The night before we departed from Yangoon, we stayed in a hotel near the Shwedagon Paya so we could walk up to the holy site in the early morning. Shwedagon crowns a steep hill and is approached by four long stairways that lie in the cardinal directions. We chose the north approach, which does not have an escalator or elevator and is crowned at the top by a guardian ogress. There she sat, like a proud and hideous fishmonger’s wife, surrounded by an enormous pagan array of green bananas. Someone had stuck a burning cheroot between her fleshy lips.

Shwedagon is a world-class sacred spot, a peaceful palimpsest of Burmese spirituality, with equal measures of supernatural pop, alchemical esoterica, and energized Theravada Buddhism. The paya itself sits in the middle of a fourteen-acre-square platform that hosts an impressive array of pagodas, platforms, pavilions, shrines, and 3-D murals. The crowded, helter-skelter deployment of the these structures, as well as the riot of eras and styles represented, give the site an eclectic, urban feel despite the pervasive air of gentleness and calm. That morning the place was crowded with ordinary folks, and their range of attitudes and practices, from silent meditation to the ritual bathing of rodent idols, suggested a casual democracy of the spirit.

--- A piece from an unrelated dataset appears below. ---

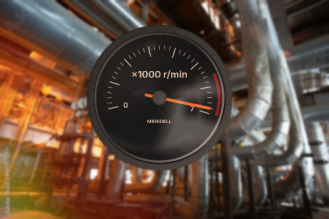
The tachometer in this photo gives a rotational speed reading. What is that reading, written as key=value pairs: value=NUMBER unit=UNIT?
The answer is value=6800 unit=rpm
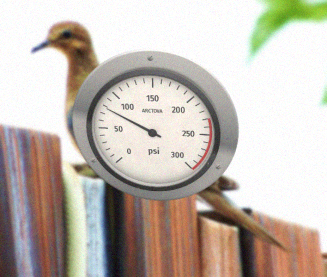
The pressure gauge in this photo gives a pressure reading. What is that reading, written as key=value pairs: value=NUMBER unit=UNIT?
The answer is value=80 unit=psi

The paya itself sat like a Buddha at the center of the square, an enormously fat and pointy bell topped with a gold-plated umbrella that tinkled distantly in the breeze. The gold leaf that coats the massive form was mostly muted beneath the overcast skies, though occasional blasts of skin-crisping sunlight brought the surface to blazing life. The stillness embodied by the paya reminded me of the implacable tranquility of the great Gothic cathedrals, but rather than the medieval sense of hushed interiority, this huge tapered thing was all surface, sitting squarely in the midst of the bustle, its windowless mass embodying an architecture of meditation. I climbed up a small platform near the paya, and sat silently among the astrologers and shop-keepers, meditating on the melancholy of departure.

As we hustled back to our hotel to collect our luggage and leave, we counted the small amount of kyat that remained in our pockets. Rounding a corner near the hotel, we came upon a young man holding a cage filled with sparrows. Five hundred kyat, the last of our lot, would buy us the right to release three birds and thereby stock up on some merit, an empty but poetic act of exchange that seemed as good a way as any of dispensing with this nearly worthless paper. The guy placed two birds in my hand, and they immediately took to the air. Then he set one sparrow on J’s open palm, delicately lined like an old soul’s, and the bird just sat there, perfectly content, like there was nowhere to go. But our flight would not wait, and so J softly shook her hand, and the sparrow rose into the glowering skies.